In general, this is an imaging study of brain development and how brain maturation evolves in the presence or absence (healthy control subjects) of lesions. It documents in a convincing way how the lesions affect the brain's structural and functional connectivity and shows that there is more to these lesions than the simple fact that they occupy a certain space. These lesions affect how brain structures interact and, as such, this study details the rearrangement of structural and functional networks in response to early versus late structural lesions. Besides being a great neuronetworks study, however, this work poses several additional and important questions:
Is the location of lesion (and its extent) related to the degree of network disruption and, in turn, to epileptogenicity? Can these or other connectivity-related measures detect the parts of the lesion and adjacent cortex that need to be removed in order for the patient to become seizure free? Can they predict which part of the lesion does not need to be removed to achieve seizure freedom? Is there a point no return? That is, can neuroimaging of networks, whether structural, functional, or combined, be utilized to predict who will or will not benefit from epilepsy surgery? In other words, can neuroimaging predict the patients who will not be helped with surgery? Or is there a level of network dysfunction that negates the need for surgery (or even entering the taxing and costly evaluation process) as there is no chance for a good seizure outcome? Is the existence of abnormalities in connectivity related to the presence of the lesion itself, epileptiform discharges, seizures, epilepsy, or drugs? Or is this a combination of factors known and unknown at this time? What is the role of genetics and epigenetic factors? Is there a relationship between the degree of abnormalities in connectivity and surgery outcomes similar to that present in retrospective studies of temporal lobectomy? If there is a relationship between network disruption in patients with lesional epilepsies and epilepsy surgery outcomes, is there an intervention that can improve or minimize the network disruption and, thus, make the patient more amenable to surgical success?

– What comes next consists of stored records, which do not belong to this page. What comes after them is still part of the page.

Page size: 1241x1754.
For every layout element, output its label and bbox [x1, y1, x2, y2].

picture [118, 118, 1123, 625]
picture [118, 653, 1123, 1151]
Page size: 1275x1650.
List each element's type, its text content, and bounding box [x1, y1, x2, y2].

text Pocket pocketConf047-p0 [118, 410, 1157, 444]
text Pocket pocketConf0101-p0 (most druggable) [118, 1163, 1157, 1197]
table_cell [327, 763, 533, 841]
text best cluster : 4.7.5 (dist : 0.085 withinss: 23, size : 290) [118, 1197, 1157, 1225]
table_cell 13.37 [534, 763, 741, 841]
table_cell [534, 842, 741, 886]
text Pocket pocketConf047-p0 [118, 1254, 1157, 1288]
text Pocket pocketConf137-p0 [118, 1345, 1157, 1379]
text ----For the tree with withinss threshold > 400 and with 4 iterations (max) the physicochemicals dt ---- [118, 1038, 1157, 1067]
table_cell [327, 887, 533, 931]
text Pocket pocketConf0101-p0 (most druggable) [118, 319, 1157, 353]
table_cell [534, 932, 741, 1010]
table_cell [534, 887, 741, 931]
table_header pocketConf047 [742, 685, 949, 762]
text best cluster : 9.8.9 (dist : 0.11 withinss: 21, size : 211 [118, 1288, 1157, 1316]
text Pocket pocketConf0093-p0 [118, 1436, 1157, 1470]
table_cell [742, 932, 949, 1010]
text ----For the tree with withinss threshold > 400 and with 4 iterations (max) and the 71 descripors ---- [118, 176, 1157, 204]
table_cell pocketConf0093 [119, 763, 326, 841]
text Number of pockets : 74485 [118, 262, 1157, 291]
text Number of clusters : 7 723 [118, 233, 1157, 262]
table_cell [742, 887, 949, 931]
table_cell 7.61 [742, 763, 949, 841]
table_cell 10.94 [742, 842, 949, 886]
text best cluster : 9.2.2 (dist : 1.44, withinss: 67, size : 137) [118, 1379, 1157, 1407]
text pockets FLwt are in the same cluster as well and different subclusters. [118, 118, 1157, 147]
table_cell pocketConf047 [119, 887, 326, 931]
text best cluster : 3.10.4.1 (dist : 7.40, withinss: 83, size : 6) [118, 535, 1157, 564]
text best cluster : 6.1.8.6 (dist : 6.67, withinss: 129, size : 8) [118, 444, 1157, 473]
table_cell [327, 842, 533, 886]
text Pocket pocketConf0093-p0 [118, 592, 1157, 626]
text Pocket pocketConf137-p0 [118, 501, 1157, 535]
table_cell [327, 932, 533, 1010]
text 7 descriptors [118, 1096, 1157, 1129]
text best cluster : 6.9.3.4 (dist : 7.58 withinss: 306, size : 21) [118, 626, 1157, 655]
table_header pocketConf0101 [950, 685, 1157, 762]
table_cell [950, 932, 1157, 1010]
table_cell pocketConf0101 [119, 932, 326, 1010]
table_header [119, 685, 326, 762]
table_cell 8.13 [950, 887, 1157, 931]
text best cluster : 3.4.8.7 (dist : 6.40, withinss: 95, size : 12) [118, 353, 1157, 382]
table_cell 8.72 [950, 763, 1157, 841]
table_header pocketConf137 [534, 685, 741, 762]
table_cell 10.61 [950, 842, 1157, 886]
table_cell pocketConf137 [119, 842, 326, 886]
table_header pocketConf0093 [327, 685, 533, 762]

These and probably other questions need to be answered before connectivity analyses are used to decide a patient's candidacy for epilepsy surgery. For now, we know that detecting the lesion in extratemporal neocortical epilepsy increases two- to threefold the chance of a seizure-free surgical outcome over nonlesional cases (7). Also, besides our own eyes, which sometimes miss small or inconspicuous lesions, we now have excellent methods for identifying lesion, for example, morphometric analysis program (MAP) (8), that increase the chance of detecting previously unidentified lesions and possibly resulting in better surgical outcome. Do connectivity measures in lesional epilepsies measure up to MAP or other imaging and clinical modalities? Only time will tell.